"Mas nos sítios onde antigamente pairavam corolas de nuvens sobre as montanhas mais altas, eram ainda as montanhas - altíssimas, perpétuas e torcidas como cães de pedra sentados na água. E onde outrora existira o vento, e o mar fora oblíquo, e os barcos passavam de quilha inclinada, cheios de gente feliz com lágrimas em direcção à América - existiam ainda os carros de vento, os barcos e bandos de gaivotas muito brancas planando em redor dos mastros. Carregadas de chuva, as mesmas nuvens que há vinte e cinco anos atrás rolavam de norte para sul, à procura de outros mares para onde as levassem os imponderáveis destinos do vento. E como nunca passavam além das montanhas, haviam optado, em definitivo, por permanecer naquele céu sem altura. Confundiam-se mesmo com os deuses que dormem e respiram e estão sempre em levitação."
Este é um pequeno extracto do livro de João de Melo, "Gente Feliz com Lágrimas", e cujo título se vai encontrando em várias frases ao longo da narrativa.
Como tenho por hábito assinalar numa das primeiras folhas de cada livro a data do início da sua leitura e no final a data da sua conclusão, sei que o iniciei em Abril de 1989.

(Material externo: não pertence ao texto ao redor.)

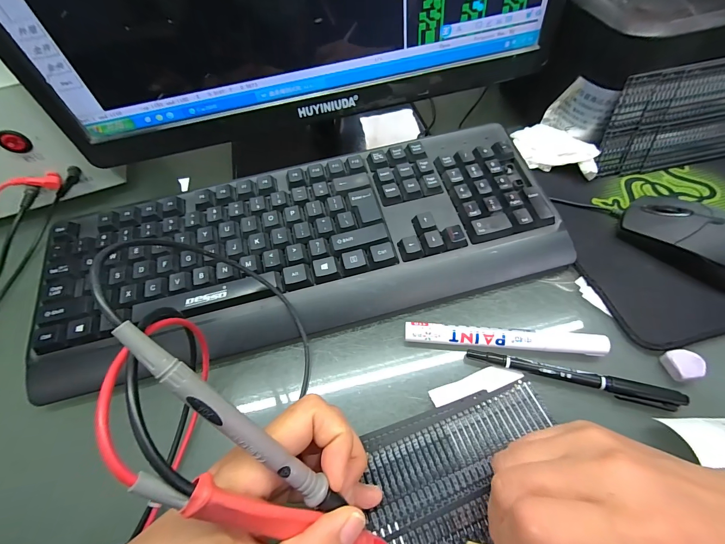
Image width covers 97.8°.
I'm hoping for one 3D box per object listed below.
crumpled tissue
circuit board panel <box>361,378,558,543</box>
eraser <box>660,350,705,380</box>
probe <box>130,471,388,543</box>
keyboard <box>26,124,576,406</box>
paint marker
[{"bbox_3d":[0.194,-0.123,0.325,0.040,0.026,0.090,-37,55,-15],"label":"crumpled tissue"},{"bbox_3d":[0.067,0.129,0.187,0.122,0.004,0.095,-19,59,-5],"label":"circuit board panel"},{"bbox_3d":[0.224,0.064,0.221,0.019,0.011,0.019,-14,59,-4],"label":"eraser"},{"bbox_3d":[-0.030,0.116,0.144,0.146,0.014,0.012,37,66,-25],"label":"probe"},{"bbox_3d":[-0.050,-0.028,0.274,0.435,0.031,0.160,-14,66,-6],"label":"keyboard"},{"bbox_3d":[0.104,0.051,0.238,0.141,0.020,0.015,3,59,6],"label":"paint marker"}]

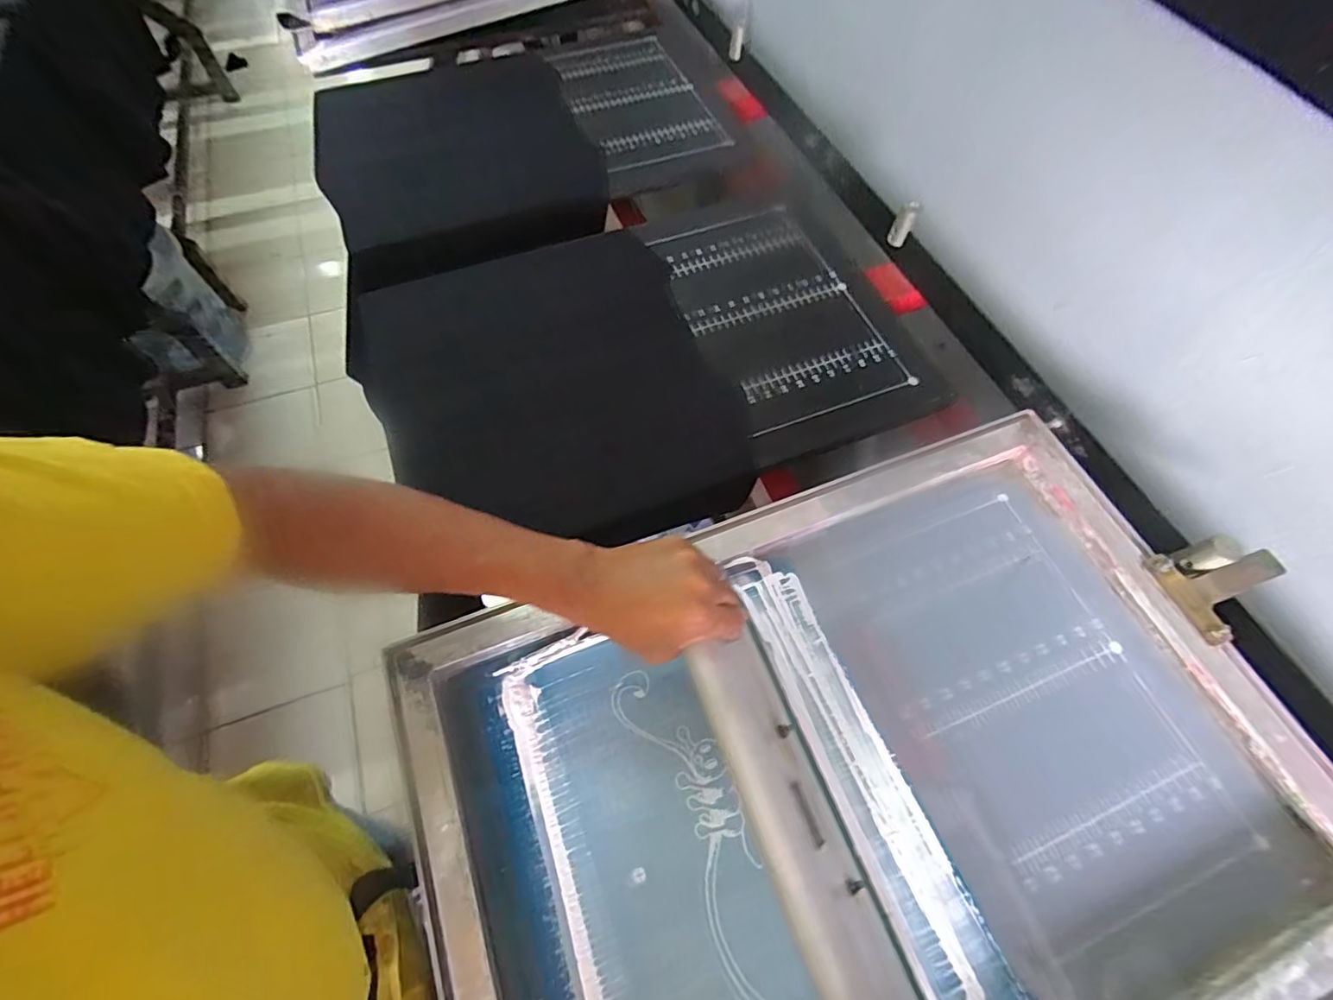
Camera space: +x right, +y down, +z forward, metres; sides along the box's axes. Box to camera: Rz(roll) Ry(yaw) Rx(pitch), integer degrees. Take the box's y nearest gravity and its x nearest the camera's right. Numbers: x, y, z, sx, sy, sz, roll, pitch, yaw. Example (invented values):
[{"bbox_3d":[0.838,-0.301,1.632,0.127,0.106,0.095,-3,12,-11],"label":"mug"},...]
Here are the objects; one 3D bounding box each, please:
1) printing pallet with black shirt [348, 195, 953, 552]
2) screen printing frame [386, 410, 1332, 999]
[{"bbox_3d":[-0.040,-0.169,0.661,0.571,0.054,0.421,-23,66,-12],"label":"printing pallet with black shirt"},{"bbox_3d":[0.152,0.212,0.431,0.635,0.044,0.454,-20,65,-10],"label":"screen printing frame"}]

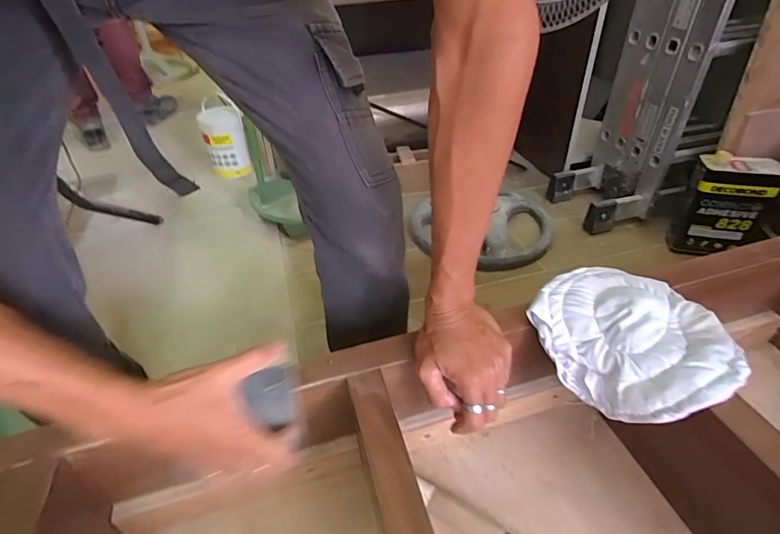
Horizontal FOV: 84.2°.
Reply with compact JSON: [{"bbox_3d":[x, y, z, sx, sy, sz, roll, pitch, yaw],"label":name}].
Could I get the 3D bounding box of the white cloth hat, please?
[{"bbox_3d":[0.255,0.077,0.461,0.190,0.063,0.152,29,48,34],"label":"white cloth hat"}]

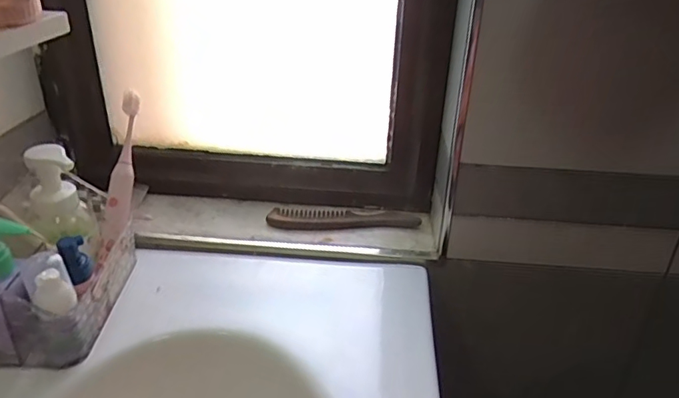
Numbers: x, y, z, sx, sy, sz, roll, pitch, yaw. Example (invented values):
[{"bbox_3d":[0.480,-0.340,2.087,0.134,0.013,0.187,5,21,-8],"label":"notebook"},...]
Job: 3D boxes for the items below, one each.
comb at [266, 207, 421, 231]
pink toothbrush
[{"bbox_3d":[0.006,0.026,0.685,0.191,0.013,0.064,3,28,2],"label":"comb"},{"bbox_3d":[-0.244,-0.028,0.585,0.027,0.189,0.032,2,-15,0],"label":"pink toothbrush"}]

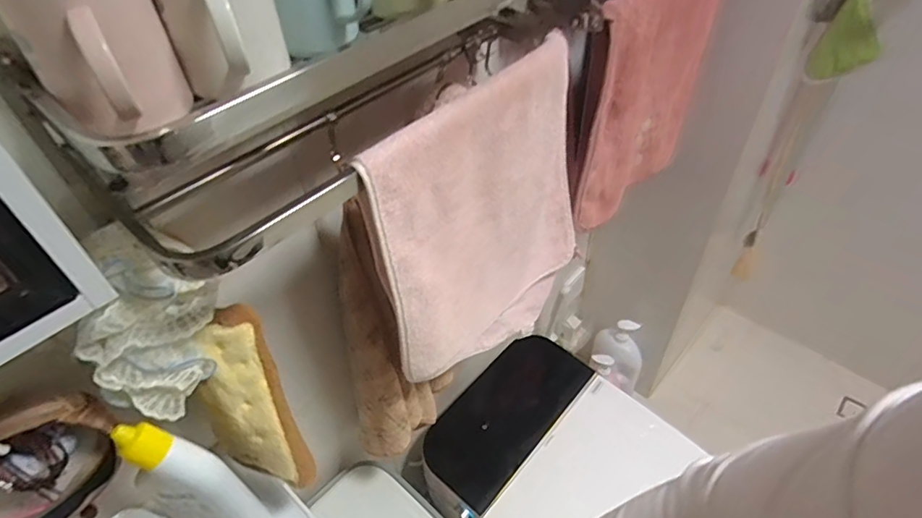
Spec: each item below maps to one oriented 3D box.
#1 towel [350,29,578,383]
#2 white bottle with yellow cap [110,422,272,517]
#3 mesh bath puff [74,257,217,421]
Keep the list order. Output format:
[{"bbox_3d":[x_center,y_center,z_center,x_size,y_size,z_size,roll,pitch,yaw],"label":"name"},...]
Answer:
[{"bbox_3d":[0.033,-0.021,0.618,0.297,0.376,0.044,-35,53,-27],"label":"towel"},{"bbox_3d":[-0.245,0.225,0.500,0.076,0.223,0.060,21,50,22],"label":"white bottle with yellow cap"},{"bbox_3d":[-0.245,0.062,0.426,0.048,0.122,0.107,33,56,31],"label":"mesh bath puff"}]

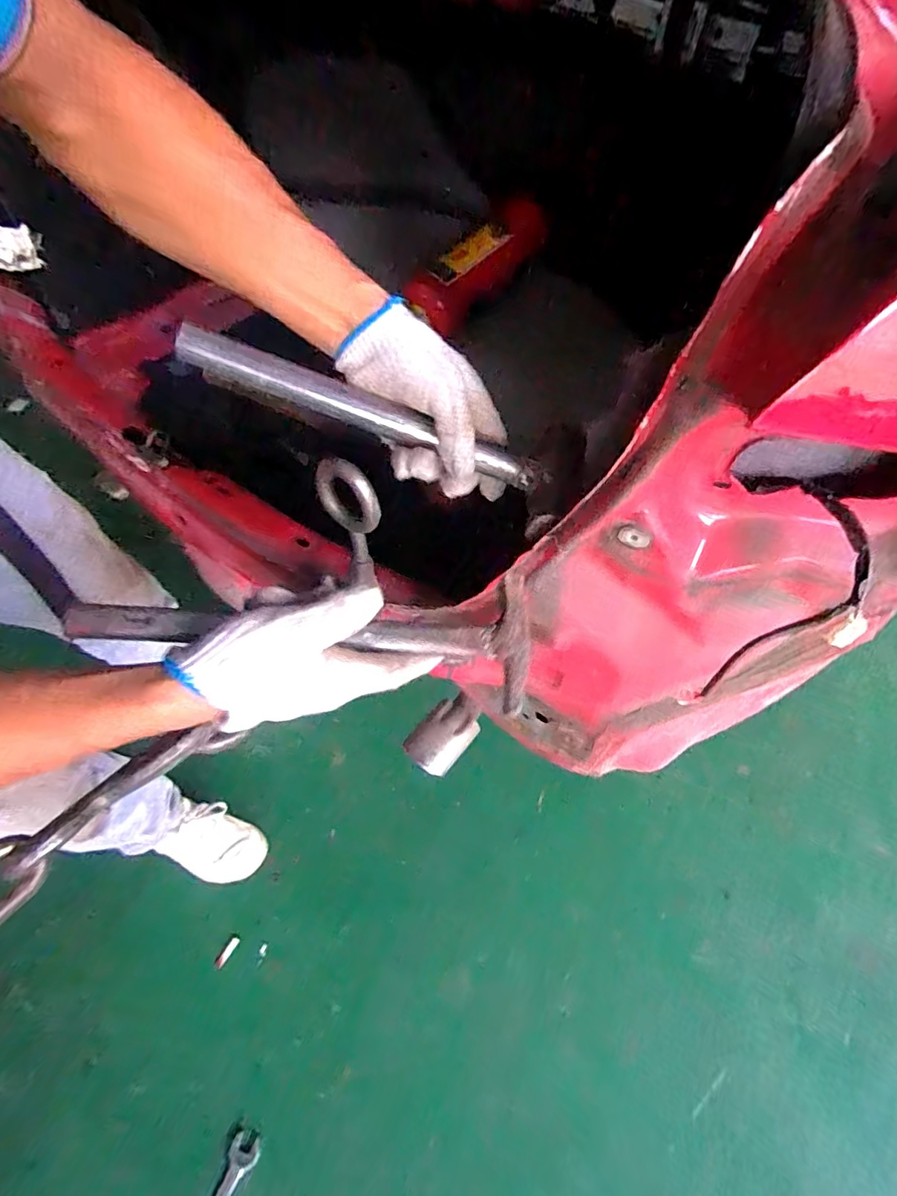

É um romance a várias vozes, vozes essas que narram a saga de uma família açoriana que se dispersa, se desencontra num estranho amor-desamor, pelo Canadá, Lisboa, Luanda e que decorre desde o início dos anos 60 até 1988, com todos os acontecimentos político-sociais dessa época como pano de fundo e que termina com dois finais:
1. O retorno à terra dos nevoeiros por parte do narrador principal, Nuno, herdeiro da casa da família
2. E uma reflexão profunda desse mesmo narrador sobre o maior dos seus erros: pensar que podia viver na primeira pessoa e ao mesmo tempo ter sido outros, Nuno e Rui Zinho ( seu pseudónimo como escritor), o feminino plural das suas cinco irmãs e também o género e o número dos seus três irmãos. Todos na verdade persistem como o caleidoscópio de um único rosto.
Apesar de andanças, mudanças, encaixotamento de livros durante anos, a este, por estranho que pareça, nunca lhe perdi o rasto.
De vez em quando, procurando um outro, lá me surgia ele com o marcador na página certa, pegava-lhe, lia umas páginas normalmente coincidentes com uma das "vozes narradoras" e abandonava-o de novo.
E ele sempre por perto, à minha espera...
Até que ontem, passados 21 anos e 2 meses escrevi na sua última página - Concluído a 25 de Junho de 2010.
Dirão, os caríssimos visitantes que tiveram a paciência de chegar até aqui, que se levei tanto tempo a lê-lo é porque não o achava interessante, mas não foi essa a situação vivida.
Aconteceu simplesmente que, tanto ele como eu, ficámos "pendurados" um no outro numa espécie de namoro cheio de "pega" e "larga".
Convosco já aconteceu algo de semelhante?